[Excerpts from a dataset]
◆ ◆ ◆ ◆ ◆ ◆ ◆

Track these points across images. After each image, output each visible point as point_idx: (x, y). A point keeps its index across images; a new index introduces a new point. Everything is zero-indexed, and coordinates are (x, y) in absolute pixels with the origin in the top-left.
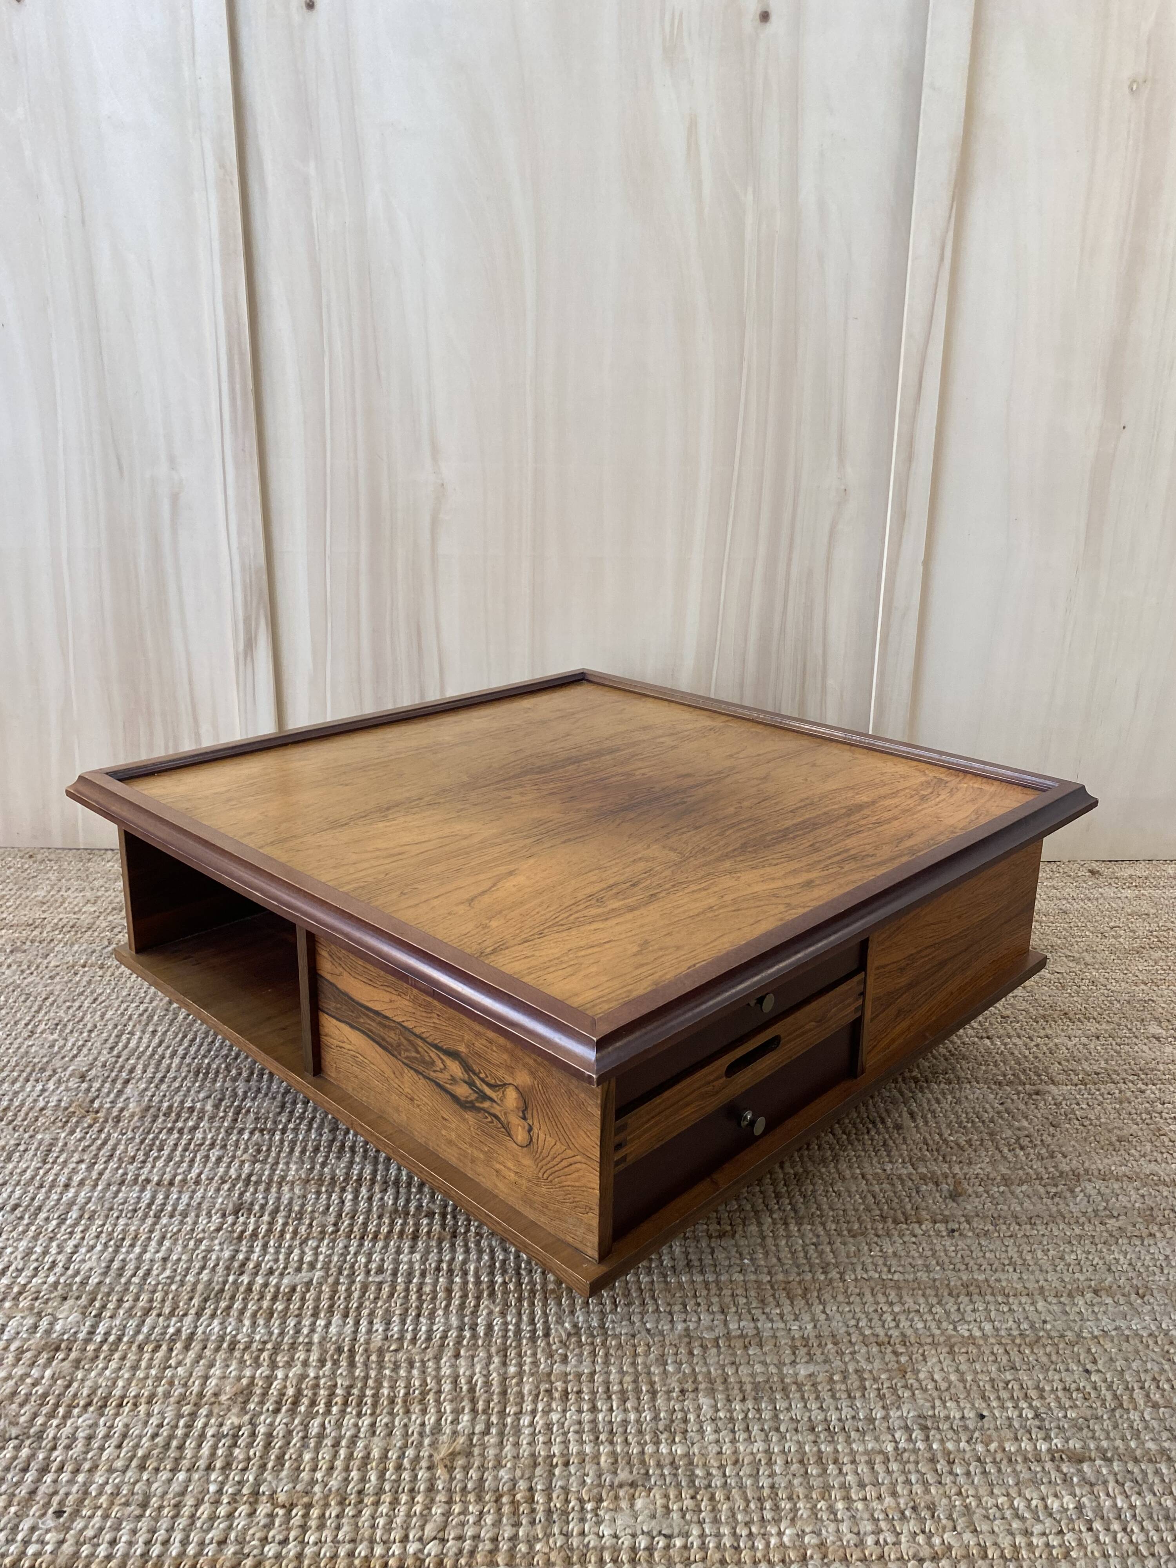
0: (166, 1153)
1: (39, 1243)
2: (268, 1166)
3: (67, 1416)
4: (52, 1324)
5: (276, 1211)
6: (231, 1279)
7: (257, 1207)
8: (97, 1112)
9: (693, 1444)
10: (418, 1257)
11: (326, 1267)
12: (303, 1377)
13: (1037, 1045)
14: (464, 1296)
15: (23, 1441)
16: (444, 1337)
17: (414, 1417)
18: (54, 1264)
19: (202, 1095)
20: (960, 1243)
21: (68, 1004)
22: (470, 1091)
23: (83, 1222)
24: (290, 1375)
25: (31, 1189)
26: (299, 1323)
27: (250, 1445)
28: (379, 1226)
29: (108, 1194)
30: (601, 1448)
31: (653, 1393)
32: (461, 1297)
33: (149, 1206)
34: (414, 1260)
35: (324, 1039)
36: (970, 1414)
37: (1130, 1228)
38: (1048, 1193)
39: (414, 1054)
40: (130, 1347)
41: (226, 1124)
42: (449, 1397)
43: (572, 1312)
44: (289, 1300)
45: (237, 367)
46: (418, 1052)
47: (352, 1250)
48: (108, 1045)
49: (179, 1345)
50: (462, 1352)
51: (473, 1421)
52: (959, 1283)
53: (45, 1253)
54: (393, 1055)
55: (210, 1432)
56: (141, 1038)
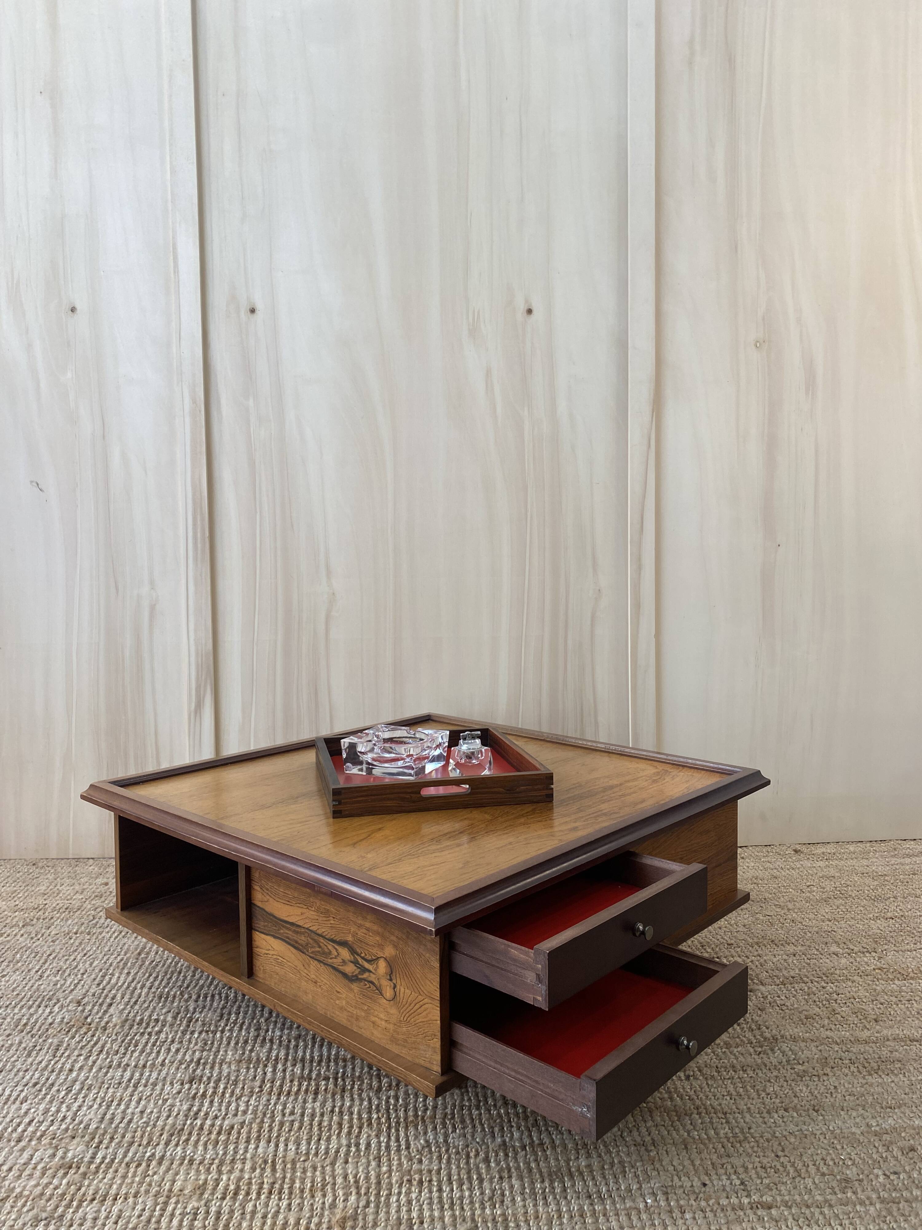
0: (140, 1047)
1: (54, 1105)
2: (212, 1053)
3: (79, 1206)
4: (65, 1153)
5: (219, 1080)
6: (188, 1122)
7: (205, 1079)
8: (90, 1024)
9: (508, 1208)
10: (319, 1105)
11: (255, 1112)
12: (240, 1179)
13: (752, 961)
14: (351, 1127)
15: (50, 1222)
16: (337, 1152)
17: (317, 1199)
18: (65, 1118)
19: (164, 1011)
20: (694, 1083)
21: (66, 958)
22: (355, 968)
23: (83, 1092)
24: (232, 1178)
25: (46, 1073)
26: (237, 1147)
27: (206, 1219)
28: (291, 1087)
29: (101, 1074)
30: (446, 1213)
31: (481, 1180)
32: (349, 1127)
33: (130, 1080)
34: (315, 1106)
35: (256, 950)
36: (697, 1183)
37: (811, 1070)
38: (755, 1051)
39: (318, 949)
40: (120, 1165)
41: (181, 1028)
42: (341, 1186)
43: (425, 1133)
44: (229, 1134)
45: (199, 522)
46: (320, 947)
47: (272, 1102)
48: (96, 982)
49: (154, 1163)
50: (350, 1160)
51: (358, 1200)
52: (692, 1107)
53: (58, 1111)
54: (303, 953)
55: (178, 1212)
56: (119, 977)
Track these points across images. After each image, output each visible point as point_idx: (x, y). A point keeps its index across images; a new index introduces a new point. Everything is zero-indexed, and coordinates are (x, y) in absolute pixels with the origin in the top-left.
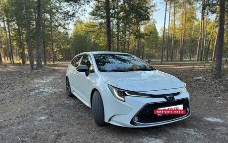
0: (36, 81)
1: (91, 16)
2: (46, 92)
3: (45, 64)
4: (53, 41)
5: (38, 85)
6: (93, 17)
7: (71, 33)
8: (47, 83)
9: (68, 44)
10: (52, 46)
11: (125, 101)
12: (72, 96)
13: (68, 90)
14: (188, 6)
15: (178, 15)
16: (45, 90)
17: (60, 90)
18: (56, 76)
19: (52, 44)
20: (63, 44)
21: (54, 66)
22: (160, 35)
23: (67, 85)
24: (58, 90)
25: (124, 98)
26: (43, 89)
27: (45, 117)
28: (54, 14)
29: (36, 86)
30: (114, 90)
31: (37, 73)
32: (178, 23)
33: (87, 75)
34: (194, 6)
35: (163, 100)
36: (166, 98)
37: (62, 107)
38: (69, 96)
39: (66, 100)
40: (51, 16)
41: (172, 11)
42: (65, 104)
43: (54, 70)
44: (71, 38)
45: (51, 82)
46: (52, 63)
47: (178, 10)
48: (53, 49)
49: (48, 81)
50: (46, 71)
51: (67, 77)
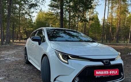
0: (3, 52)
1: (49, 8)
2: (9, 60)
3: (13, 41)
4: (20, 24)
5: (4, 55)
6: (51, 8)
7: (34, 20)
8: (11, 54)
9: (32, 28)
10: (19, 29)
11: (68, 64)
12: (28, 63)
13: (25, 58)
14: (122, 3)
15: (114, 9)
16: (9, 59)
17: (21, 59)
18: (19, 49)
19: (20, 27)
20: (28, 27)
21: (19, 43)
22: (101, 23)
23: (25, 54)
24: (19, 59)
25: (67, 61)
26: (7, 58)
27: (3, 78)
28: (22, 4)
29: (2, 56)
30: (60, 54)
31: (5, 47)
32: (114, 15)
33: (39, 44)
34: (126, 2)
35: (101, 64)
36: (103, 62)
37: (19, 71)
38: (26, 63)
39: (23, 66)
40: (20, 6)
41: (110, 6)
42: (22, 69)
43: (18, 45)
44: (34, 23)
45: (14, 53)
46: (18, 41)
47: (115, 5)
48: (19, 31)
49: (12, 53)
50: (12, 46)
51: (26, 48)
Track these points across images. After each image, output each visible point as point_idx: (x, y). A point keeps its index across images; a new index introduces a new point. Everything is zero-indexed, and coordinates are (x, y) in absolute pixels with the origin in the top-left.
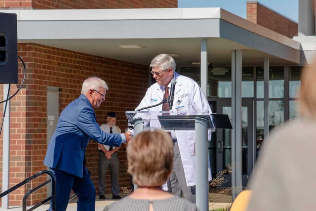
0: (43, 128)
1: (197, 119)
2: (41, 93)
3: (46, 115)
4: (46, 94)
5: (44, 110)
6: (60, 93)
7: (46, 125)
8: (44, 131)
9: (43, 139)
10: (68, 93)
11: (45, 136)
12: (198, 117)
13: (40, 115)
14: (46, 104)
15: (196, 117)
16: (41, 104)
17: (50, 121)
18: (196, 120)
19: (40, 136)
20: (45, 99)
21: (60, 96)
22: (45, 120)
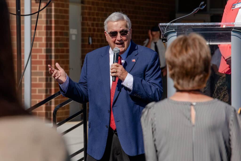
0: (65, 42)
1: (233, 31)
2: (63, 6)
3: (68, 29)
4: (68, 6)
5: (67, 23)
6: (83, 5)
7: (68, 40)
8: (67, 45)
9: (65, 54)
10: (90, 6)
11: (68, 51)
12: (234, 29)
13: (63, 28)
14: (68, 17)
15: (232, 29)
16: (63, 17)
17: (72, 35)
18: (232, 33)
19: (63, 51)
20: (67, 12)
21: (83, 8)
22: (67, 34)
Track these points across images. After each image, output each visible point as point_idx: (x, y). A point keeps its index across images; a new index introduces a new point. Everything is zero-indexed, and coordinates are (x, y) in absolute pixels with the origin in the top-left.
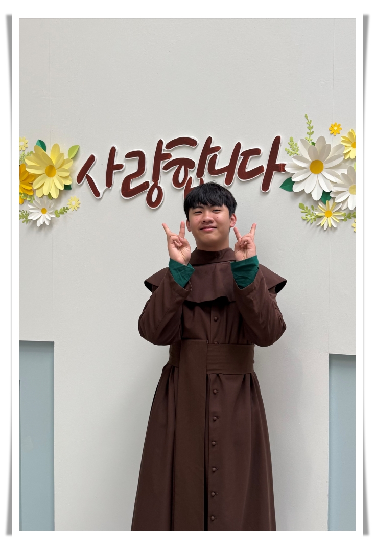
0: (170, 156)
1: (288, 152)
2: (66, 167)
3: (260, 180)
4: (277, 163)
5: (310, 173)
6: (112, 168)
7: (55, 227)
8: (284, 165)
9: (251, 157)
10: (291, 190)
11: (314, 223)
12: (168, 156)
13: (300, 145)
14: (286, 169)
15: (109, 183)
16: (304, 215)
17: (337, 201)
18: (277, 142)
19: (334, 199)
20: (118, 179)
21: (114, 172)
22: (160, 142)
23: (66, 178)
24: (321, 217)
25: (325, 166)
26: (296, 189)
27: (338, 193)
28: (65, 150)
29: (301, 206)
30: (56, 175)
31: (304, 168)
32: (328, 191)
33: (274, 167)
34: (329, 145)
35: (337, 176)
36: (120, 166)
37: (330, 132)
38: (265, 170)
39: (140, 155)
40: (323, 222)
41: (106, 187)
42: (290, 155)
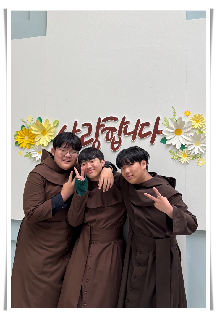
0: (105, 125)
1: (164, 124)
2: (52, 131)
3: (149, 138)
4: (158, 130)
5: (175, 135)
6: (75, 131)
9: (145, 126)
11: (177, 160)
12: (103, 125)
13: (170, 121)
14: (162, 133)
16: (172, 156)
17: (189, 149)
18: (158, 119)
19: (187, 148)
22: (100, 119)
23: (52, 136)
24: (181, 157)
25: (183, 131)
26: (168, 143)
27: (189, 145)
28: (51, 122)
29: (171, 152)
30: (47, 135)
31: (172, 132)
32: (184, 144)
33: (157, 132)
34: (184, 121)
36: (79, 130)
37: (185, 115)
38: (152, 133)
39: (89, 125)
40: (182, 160)
42: (165, 126)
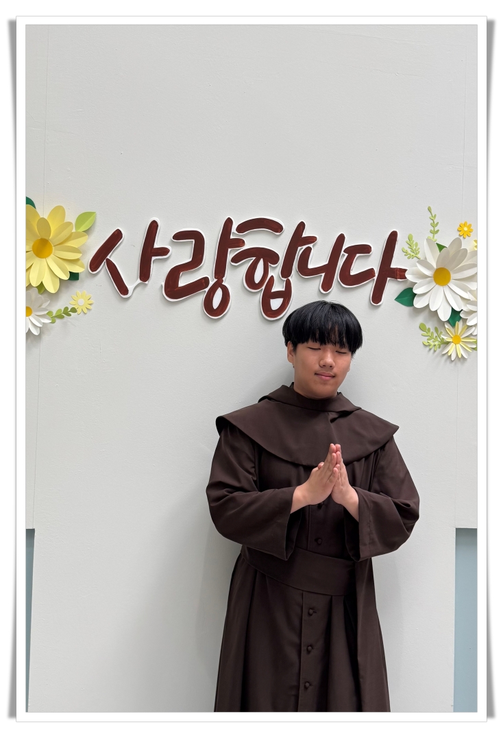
0: (243, 242)
1: (406, 254)
3: (369, 287)
5: (434, 284)
9: (358, 255)
10: (410, 303)
11: (438, 351)
12: (240, 243)
14: (406, 276)
15: (145, 274)
16: (425, 340)
17: (468, 324)
18: (393, 238)
19: (465, 320)
20: (160, 270)
21: (153, 258)
22: (229, 223)
23: (73, 262)
24: (448, 343)
25: (453, 276)
26: (418, 303)
27: (470, 313)
29: (422, 327)
30: (52, 255)
32: (458, 310)
33: (388, 272)
34: (465, 250)
36: (164, 251)
37: (459, 233)
38: (377, 275)
39: (197, 239)
40: (451, 349)
41: (139, 281)
42: (409, 258)
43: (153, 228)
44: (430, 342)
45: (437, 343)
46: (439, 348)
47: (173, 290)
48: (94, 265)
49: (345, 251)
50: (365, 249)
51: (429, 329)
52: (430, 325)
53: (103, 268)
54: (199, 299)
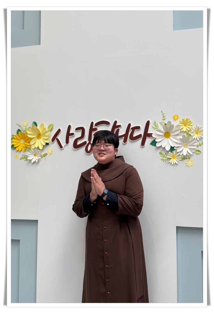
0: (97, 129)
2: (47, 134)
3: (140, 141)
4: (148, 133)
5: (164, 138)
6: (69, 135)
7: (40, 163)
8: (152, 134)
9: (136, 130)
10: (155, 145)
11: (167, 161)
13: (159, 124)
14: (152, 136)
15: (67, 142)
16: (162, 158)
17: (178, 151)
18: (148, 123)
19: (176, 150)
20: (72, 140)
21: (70, 136)
22: (92, 123)
23: (46, 139)
24: (170, 159)
25: (172, 134)
26: (158, 145)
27: (178, 147)
28: (46, 127)
29: (160, 153)
30: (42, 138)
31: (161, 135)
32: (173, 146)
33: (147, 135)
34: (173, 125)
35: (177, 139)
36: (73, 134)
37: (173, 119)
38: (143, 136)
39: (82, 129)
40: (171, 161)
41: (66, 144)
42: (155, 129)
43: (69, 127)
44: (164, 158)
45: (166, 159)
46: (167, 160)
47: (76, 146)
48: (53, 140)
49: (131, 129)
50: (138, 128)
51: (163, 154)
52: (163, 153)
53: (56, 141)
54: (83, 148)
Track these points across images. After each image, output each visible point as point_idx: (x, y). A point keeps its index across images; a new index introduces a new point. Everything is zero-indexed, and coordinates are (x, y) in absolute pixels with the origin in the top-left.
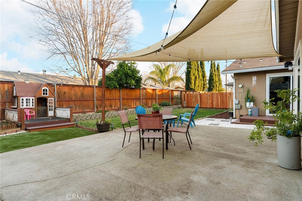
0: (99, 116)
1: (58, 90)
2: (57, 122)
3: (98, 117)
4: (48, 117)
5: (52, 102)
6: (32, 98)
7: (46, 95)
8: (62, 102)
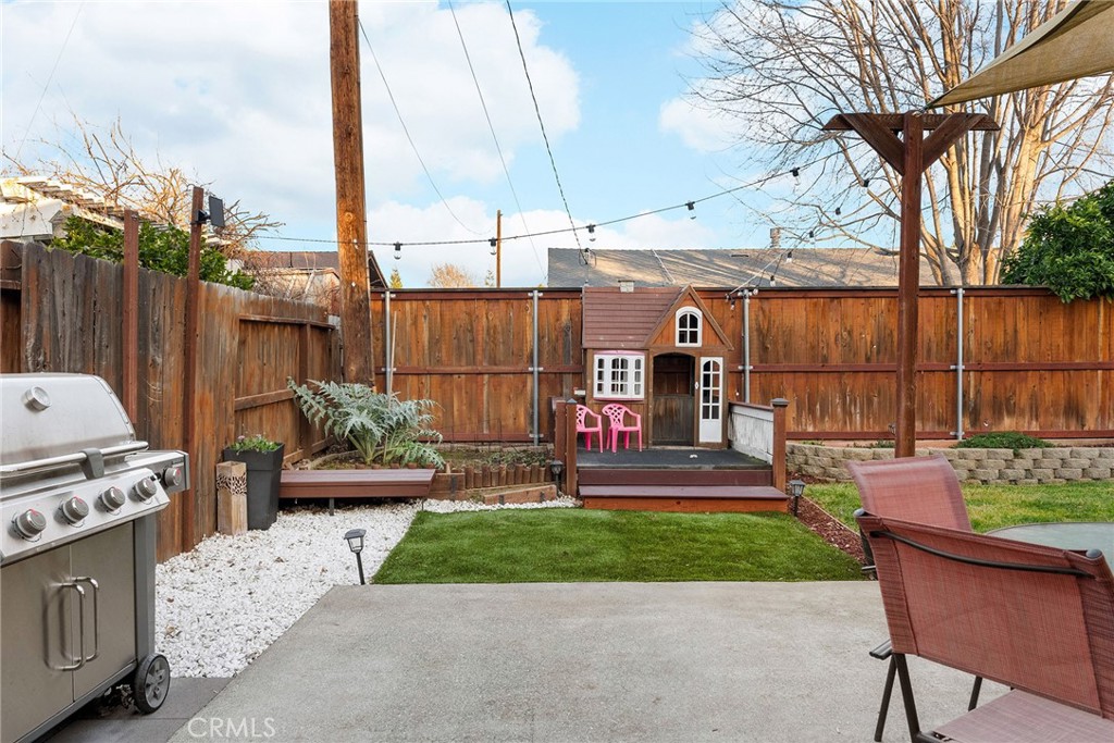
0: (972, 465)
1: (761, 318)
2: (708, 474)
3: (964, 474)
4: (698, 445)
5: (716, 377)
6: (636, 357)
7: (691, 342)
8: (775, 376)
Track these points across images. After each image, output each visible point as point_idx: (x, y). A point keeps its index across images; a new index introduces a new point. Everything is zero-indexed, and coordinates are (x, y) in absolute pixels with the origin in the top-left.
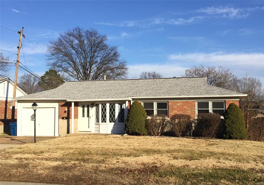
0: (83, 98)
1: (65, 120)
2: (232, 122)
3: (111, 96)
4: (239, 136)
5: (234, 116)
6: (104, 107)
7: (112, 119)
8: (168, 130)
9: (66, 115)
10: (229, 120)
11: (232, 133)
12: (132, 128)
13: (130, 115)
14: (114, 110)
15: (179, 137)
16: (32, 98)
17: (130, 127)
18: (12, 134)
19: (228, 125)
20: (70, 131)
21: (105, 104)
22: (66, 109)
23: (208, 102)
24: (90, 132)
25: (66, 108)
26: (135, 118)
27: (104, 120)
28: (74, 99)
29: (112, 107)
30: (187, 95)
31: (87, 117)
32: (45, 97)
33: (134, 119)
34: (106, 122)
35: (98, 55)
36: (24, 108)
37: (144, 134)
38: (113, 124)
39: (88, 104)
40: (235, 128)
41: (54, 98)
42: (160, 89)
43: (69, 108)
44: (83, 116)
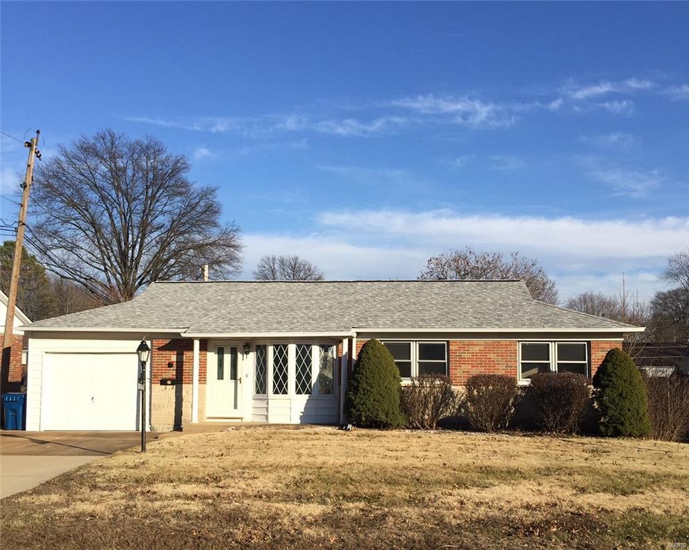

◆ ◆ ◆ ◆ ◆ ◆ ◆

▶ [Brief] Although the records above contain pictures, the copy should hold only the lines from their start through the line containing "7: (257, 1207)", each exactly as written, and none of the pictures.

▶ [Task answer]
Track these points across images. After each image, output each visible point as point_idx: (x, y). A point keeps its index across images; a new index introduces a new point. Everything is zero-indexed, and coordinates are (x, y) in absolute pixels with the origin in the top-left.
0: (166, 1153)
1: (39, 1243)
2: (268, 1166)
3: (67, 1416)
4: (52, 1324)
5: (276, 1211)
6: (231, 1279)
7: (257, 1207)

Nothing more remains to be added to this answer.